Regulatory Mode Profiles and the Organization of the Flow of TimeDanilo Garcia1,2,3,4,5* and Erik Lindskär1,3
- *Corresponding Author:
- Danilo Garcia
Blekinge Center of Competence
Blekinge County Council
E-mail: [email protected]
Received date: July 28, 2016; Accepted date: August 09, 2016; Published date: August 12, 2016
Citation: Garcia D, Lindskär E (2016) Regulatory Mode Profiles and the Organization of the Flow of Time. Int J Sch Cog Psychol 3: 184. doi: 10.4172/2469-9837.1000184
Copyright: © 2016 Garcia, et al. This is an open-access article distributed under the terms of the Creative Commons Attribution License, which permits unrestricted use, distribution, and reproduction in any medium, provided the original author and source are credited.
Background: Individuals strive after goals through regulatory modes of assessment and locomotion. The independent inter-relationship between these two modes implies four profiles: assessor (i.e. high in assessment/low in locomotion), low regulator (i.e. low assessment/low locomotion), high regulator (i.e. high assessment/high locomotion), and locomotor (i.e. low assessment/high locomotion). We investigated the way individuals with different profiles organize the flow of time (i.e. past, present, and future) in order to explore how the outlook on time might be associated to changes in regulatory mode.
Method: High school pupils and university Students (N=522) answered to the Self-regulatory Mode Questionnaire and Zimbardo Time Perspective Inventory.
Results: The regulatory mode profiles had a significant effect on the five time perspective dimensions (F(15, 1548)=14.66, p<0.001, Pillias´Trace=0.37). Comparisons between individuals who differed in one regulatory mode but where similar in the other suggested that high levels of past positive and low levels of past negative were associated to low assessment when locomotion was high and to high locomotion when assessment was low. High levels in the future time perspective dimension were related to high levels of locomotion when assessment was high, while low levels of past negative were related to low assessment when locomotion was low.

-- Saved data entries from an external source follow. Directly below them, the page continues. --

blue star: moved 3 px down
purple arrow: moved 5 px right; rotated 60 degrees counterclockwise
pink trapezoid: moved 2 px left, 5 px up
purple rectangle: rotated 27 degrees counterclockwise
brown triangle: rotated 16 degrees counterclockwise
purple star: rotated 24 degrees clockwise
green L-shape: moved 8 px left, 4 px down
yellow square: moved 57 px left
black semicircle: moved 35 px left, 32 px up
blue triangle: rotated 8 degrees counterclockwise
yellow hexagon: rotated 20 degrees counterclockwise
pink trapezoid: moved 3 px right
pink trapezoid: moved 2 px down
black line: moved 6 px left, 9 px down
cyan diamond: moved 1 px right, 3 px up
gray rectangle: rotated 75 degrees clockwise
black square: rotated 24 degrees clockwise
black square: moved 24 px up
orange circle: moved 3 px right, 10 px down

Conclusion: The results illustrate the complexity of a dynamic system of regulation in which the same antecedents can lead to different outcomes (i.e. multi-finality) and different antecedents can lead to the same outcome (i.e. equifinality). Although only theoretical, this gives an idea of how some leaps might be abrupt as a quantum leap (i.e. extremely different profiles), while others might be serial (i.e. from one profile to another profile that shares the same level in one regulatory mode but that differs in the other).